Pada hari Selasa, 1 September 2020, para staf JPIC-OFM Indonesia melaksanakan kegiatan pembukaan Masa Penciptaan (Season of Creation) tahun 2020. Setelah melaksanakan webinar bertemakan “Season of Creation 2020 dan Gagasan Pemulihan Ciptaan dalam ensiklik Laudato Si” sehari sebelumnya, pembukaan Masa Penciptaan dilanjutkan dengan ibadat bersama dan nonton bersama film Semesta. Selain enam orang staf, pihak JPIC-OFM juga melibatkan sembilan Saudara Muda (sebutan untuk para frater Fransiskan). Perayaan di tengah masa pandemi memaksa pihak JPIC-OFM membatasi jumlah undangan yang hadir.
Rangkaian kegiatan dimulai pada pukul 16.30 WIB, dibuka dengan ibadat yang dipimpin oleh Sdr. Fridus Derong, OFM. Di bawah tema “Tahun Rahmat Bagi Bumi, Ritme Baru, Dan Harapan Baru,” Sdr.Fridus, OFM dalam renungannya menjelaskan Masa Penciptaan tahun 2020 sebagai ajakan untuk melakukan pertobatan ekologis. Mengulang penjelasan Sdr. Martin Harun, OFM pada webinar sehari sebelumnya, Sdr.Fridus mengingatkan para peserta tentang kaitan antara wabah pandemi Covid-19 dengan mentalitas hidup masyarakat global yang tidak menaruh perhatian serius terhadap keberlanjutan alam ciptaan. Masyarakat global dengan mental kapitalis dan ideologi konsumerisme telah memberi kerusakan hebat pada Bumi. Dengan tema “Tahun Rahmat Bagi Bumi, Ritme Baru, dan Harapan Baru” Gereja mengajak semua orang untuk merefleksikan kembali relasinya dengan alam. Alam memiliki ritme khas yang mesti dihormati dan dihargai oleh manusia. Ia mengangkat contoh tentang pohon-pohon di hutan yang dapat bertumbuh subur bukan karena intervensi manusia melainkan karena alam menjalani ritmenya sendiri. Alam telah mengatur kehidupan dengan caranya sendiri.
Setelah ibadat, peserta melanjutkan kegiatan menonton film Semesta. Film bergenre dokumenter ini berdurasi sembilan puluh menit, mengangkat tujuh kisah inspiratif tentang upaya mengusahakan keutuhan ciptaan dan hidup selaras dengan alam di tujuh wilayah berbeda di Indonesia. Keanekaragaman budaya dan perbedaan keyakinan agama di Indonesia bukan halangan tetapi menjadi kekayaan referensi dalam mengupayakan keutuhan ciptaan. Setelah menonton, para peserta saling membagikan pengalaman di komunitas masing-masing berkaitan dengan upaya membangun gaya hidup ekologis, mengomentari film, serta membentuk visi personal untuk menyelamatkan alam yang semakin hancur.

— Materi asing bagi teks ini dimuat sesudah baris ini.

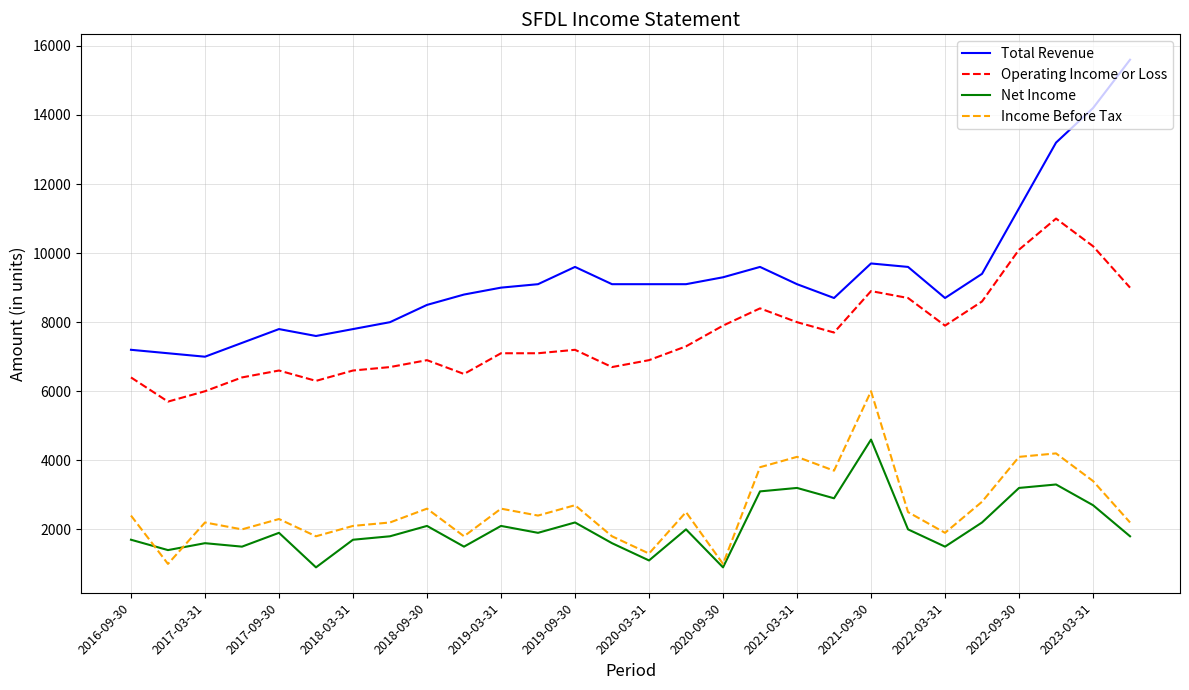

True or false: Total Revenue and Net Income cross at least once.

False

Harus diakui bahwa alam tempat kita tinggal kian rusak parah. Pemanasan global semakin mengancam tatanan kehidupan. Aneka satwa menuju kepunahan, permukaan air laut semakin naik, lubang ozon makin menganga, serta krisis air bersih semakin menjadi penderitaan banyak orang. Langkah awal untuk menyelamatkan alam yang rusak adalah mengubah cara pandang tentang alam. Alam semestinya dipandang sebagai saudara karena berasal dari Pencipta yang sama, yaitu Allah. Alam bukan sarana pemenuhan nafsu-nafsu manusia melainkan sarana pemenuhan kebutuhan esensial manusia. Alam yang kita tempati saat ini adalah titipan dari generasi masa depan. Jadi, merusak alam merupakan tindakan penghancuran terhadap generasi masa depan.

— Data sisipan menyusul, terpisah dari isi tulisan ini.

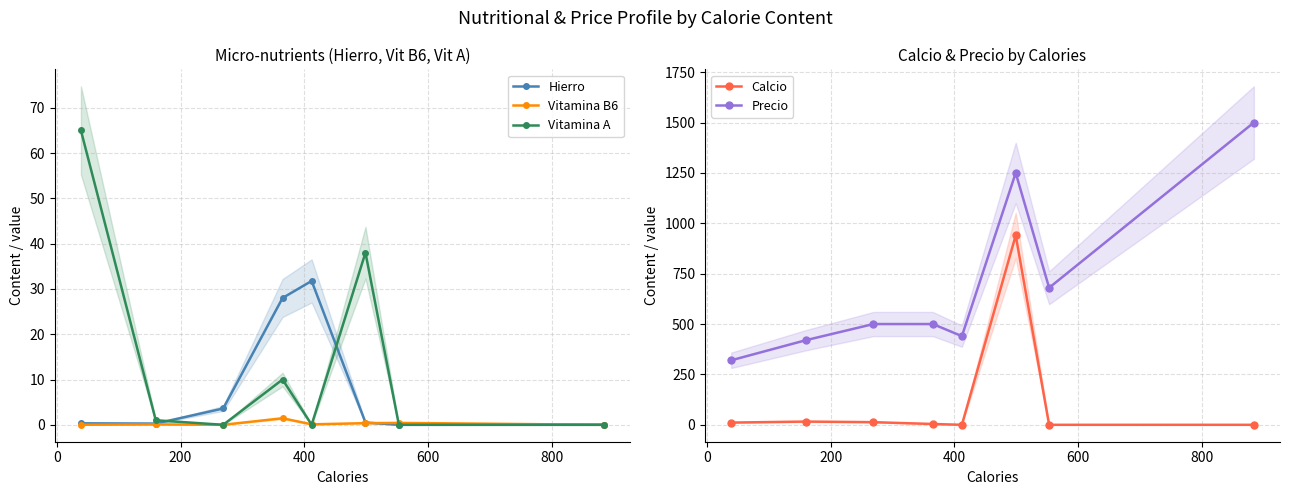

Reading right to left, what are all the values shown in this chart?

Hierro: 0.0	0.0	0.5	31.8	28.0	3.6	0.3	0.3
Vitamina B6: 0.0	0.4	0.4	0.1	1.4	0.0	0.1	0.0
Vitamina A: 0.0	0.0	38.0	0.0	10.0	0.0	1.0	65.0
Calcio: 0.0	0.0	940.0	0.0	4.0	13.0	16.0	11.0
Precio: 1500.0	680.0	1250.0	440.0	500.0	500.0	420.0	320.0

Menyelamatkan Bumi dari kehancuran dapat dimulai dengan melakukan hal-hal kecil. Misalnya, masyarakat perkotaan dapat mengurangi jejak karbon dengan menggunakan transportasi ramah lingkungan seperti sepeda, mengurangi penggunaan kantong plastik ketika berbelanja, mengurangi pemakaian AC (air conditioner), serta menghemat penggunaan air bersih. Pada sisi lain, tindakan-tindakan besar perlu dilakukan. Reboisasi lahan gundul, revitalisasi lahan, konservasi mata air, serta konversi energi ramah lingkungan butuh kerja sama berbagai elemen masyarakat, seperti pemerintah, lembaga agama, LSM, dan lain sebagainya.